Good guy vs bad guy, leading ladies, surrounding characters, friends, co-workers and family - all fit neatly into how to best tell an important story.
The only progressive qualities would be the timely look at the ultra rich, and private lives of the most important characters. Obviously not small characteristics! Good guy: A federal DA with a perfect prosecution record goes after the biggest fish in the waters, Bobby Axelrod. Bad guy: Axelrod, self made billionaire is the face of a hedge fund that clears too much money to be legit. The window into private lives makes the characters believable, live and breath, and often is the best part of a completely immersive viewing experience. The private lives are intelligently juxtaposed from expectation, which adds real texture to the three main characters - who fluctuate in a triangle of love, respect and various degrees of trust. While the third main character is no secret, watching her character develop brings a beautiful counterbalance to the instability of the leading men.

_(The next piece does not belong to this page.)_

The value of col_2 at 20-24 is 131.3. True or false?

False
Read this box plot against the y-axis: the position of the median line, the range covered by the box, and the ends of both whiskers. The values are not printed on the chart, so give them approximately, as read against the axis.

Big budget media is only as good as writing and characters, and both are excellent. The dialog is smart, believable, and well delivered - not only by the stars (from whom one expects greatness), but everyone! This means good direction, preproduction, and rehearsal. The chemistry between characters is real. There is never a feeling of uncertainty, wasted moments with useless characters, or scenes utilized just to move the story forward. There is always more than one thing going on at a time bringing a web of collected ideas together. This includes illusive foreshadowing that only hits on the big reveals, that somehow stay unpredictable.
Production is absolutely invisible. This is a good thing. The producers know what is important, and all the technical details (while first rate) serve the greater good without frills.
Please look elsewhere for a full synopsis, however I will usher fans of office drama like LA law, The Practice, and the contemporary Suits strait to Billions. While not without humor, Billions is dead serious and builds office tension with the best of them. What it adds is the deep look into the private lives of the characters, and how this tangle of realms effects every choice the characters make. But this is no slice of life, the writing is too spare, circumstances too clean, and stories too well conceived. Right now, this is as good as it gets, and though some people may like it more than others - if you love TV, watch this first season.